The second section of the collection contains eight stories, all written between 1932 and 1943. The first two, Cynthia and A Garden Party in St Cloud, are free-flowing pieces which feel quite personal in style, almost as though they might have been inspired by experiences in Szerb’s own life. The stories begin to explore the somewhat idealised view of romance that often characterises a man’s youth. They are by turns playful, witty and ironic. Cynthia tells of a brief love affair, a relationship in which the narrator is drawn to the titular character for her superior social class and her eighteenth-century wit. In St Cloud, the protagonist finds himself attracted to two women, one of whom, Marcelle, is the girlfriend of his friend, Gábor. This is a wonderful story which reminded me a little of Journey by Moonlight.

I drank and marvelled at her chameleon-like nature. To tell the truth, she had always deeply attracted me: I loved both her wonderful two-sidedness and its very transparency, in the same way that I had always been secretly attracted to walking sticks that could turn into umbrellas, slide rules that could be used as laryngoscopes, and the symbols in Ibsen. I was also drawn to her for the reason that men are generally attracted to women: that is to say, I have no idea why. But this particular attraction I had dismissed as just another of the hopeless loves with which I serially embellished my young life. (pg. 120)

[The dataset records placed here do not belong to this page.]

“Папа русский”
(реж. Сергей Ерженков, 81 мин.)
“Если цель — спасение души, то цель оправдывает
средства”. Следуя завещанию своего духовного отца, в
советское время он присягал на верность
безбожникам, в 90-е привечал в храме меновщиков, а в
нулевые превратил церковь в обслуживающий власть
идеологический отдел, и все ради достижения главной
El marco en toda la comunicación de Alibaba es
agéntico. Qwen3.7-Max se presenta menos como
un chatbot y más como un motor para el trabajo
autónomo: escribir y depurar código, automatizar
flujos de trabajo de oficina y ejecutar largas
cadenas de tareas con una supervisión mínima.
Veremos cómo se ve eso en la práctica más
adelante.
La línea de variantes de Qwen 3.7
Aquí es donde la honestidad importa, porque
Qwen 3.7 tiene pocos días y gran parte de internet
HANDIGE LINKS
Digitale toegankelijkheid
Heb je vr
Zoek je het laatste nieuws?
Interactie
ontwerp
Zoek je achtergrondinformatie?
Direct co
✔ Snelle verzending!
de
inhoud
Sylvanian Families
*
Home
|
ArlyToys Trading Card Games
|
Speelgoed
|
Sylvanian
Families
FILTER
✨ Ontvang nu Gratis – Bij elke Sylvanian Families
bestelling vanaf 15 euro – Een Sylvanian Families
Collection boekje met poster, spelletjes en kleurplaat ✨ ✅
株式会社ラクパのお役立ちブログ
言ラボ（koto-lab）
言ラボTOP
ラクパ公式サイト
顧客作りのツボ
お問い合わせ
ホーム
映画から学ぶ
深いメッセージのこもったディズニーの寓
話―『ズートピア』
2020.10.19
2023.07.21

Romance features once again in A Dog Called Madelon, in which the protagonist, János Bátky is convinced that he will only find true passion by dating a woman with an aristocratic pedigree – in other words, a Lady Rothesay as opposed to one of the less alluring ‘Jennys’ he tends to meet.

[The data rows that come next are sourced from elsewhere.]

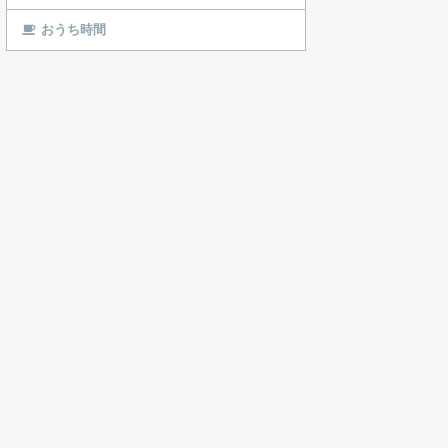
おうち時間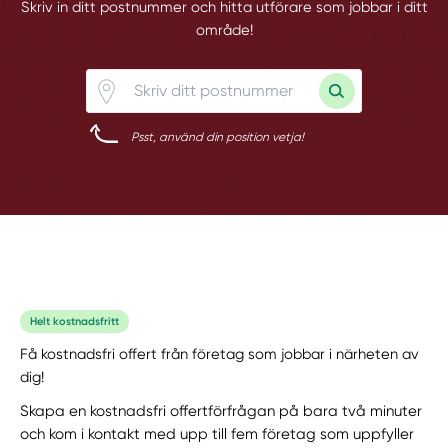
Skriv in ditt postnummer och hitta utförare som jobbar i ditt
område!
Psst, använd din position vetja!
Helt kostnadsfritt
Få kostnadsfri offert från företag som jobbar i närheten av
dig!
Skapa en kostnadsfri offertförfrågan på bara två minuter
och kom i kontakt med upp till fem företag som uppfyller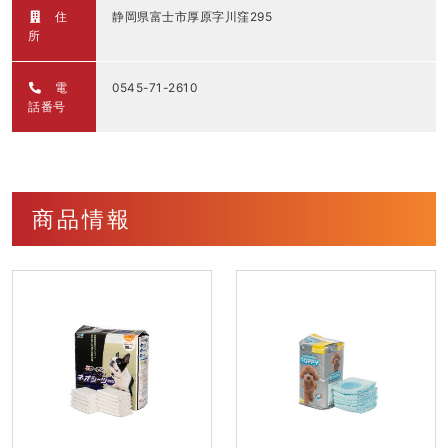
住
静岡県富士市厚原字川窪295
所
電
0545-71-2610
話番号
商品情報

Yet again, Jenny managed to forget some item of her clothing, and when she called back she found Bátky in a terminally bitter mood. He had been reflecting on the way his whole life had been frittered away on a procession of frightful little Jennys, when ever since boyhood he had yearned for a Lady Rothesay. History held the sort of erotic charge for him that others found in actresses’ dressing rooms—a truly great passion required three or four centuries’ historical background at the very least. (pg. 172) 

This is a story with an ironic twist in its tail, one of my favourites in the collection.

In another highlight, Musings in the Library, a young man finds himself falling for a girl he meets in the Bibliothèque Nationale in Paris. This story has an interesting ending, one that highlights the paradoxical nature of life, that sense of tension between happiness and disillusionment.

The titular story, Love in a Bottle, harks back to the mythical legends of Szerb’s early stories as the magician, Klingsor, tries to free Sir Lancelot from his love of Queen Guinevere. In this playful piece, the spirit of Love takes the form of a kind of sprite to be found sitting inside the young knight’s body.

The Incurable features a writer who cannot prevent himself from putting pen to paper, even when he is paid to give up his craft. This is a comical story, a short sketch but no less satisfying for its brevity.

The book ends with a slightly different work: a historical piece titled The Duke, an imaginary portrait of the owner of the Palazzo Sant’Agnese near Rome at the time of the late 16th century. It feels very different to the other pieces in the book, possibly closer in style to Szerb’s novel, The Queen’s Necklace.

Love in a Bottle is a really interesting collection, especially for lovers of Szerb’s novels (or for readers with an interest in European literature per se). Those with some knowledge of the author’s other works will be able to spot connections to some of these pieces – for example, János Bátky, the lead character in A Dog Called Madelon, shares a name with the protagonist of Szerb’s first novel, The Pendragon Legend (both were published in 1934). The geneses of his themes are here in these stories: the idealised romanticism of youth; a preoccupation with the self; the tensions between opposing emotions; the contradictory nature of life itself. All in all, this is another intriguing collection of stories from Pushkin Press, a welcome addition to their translations of Szerb’s work.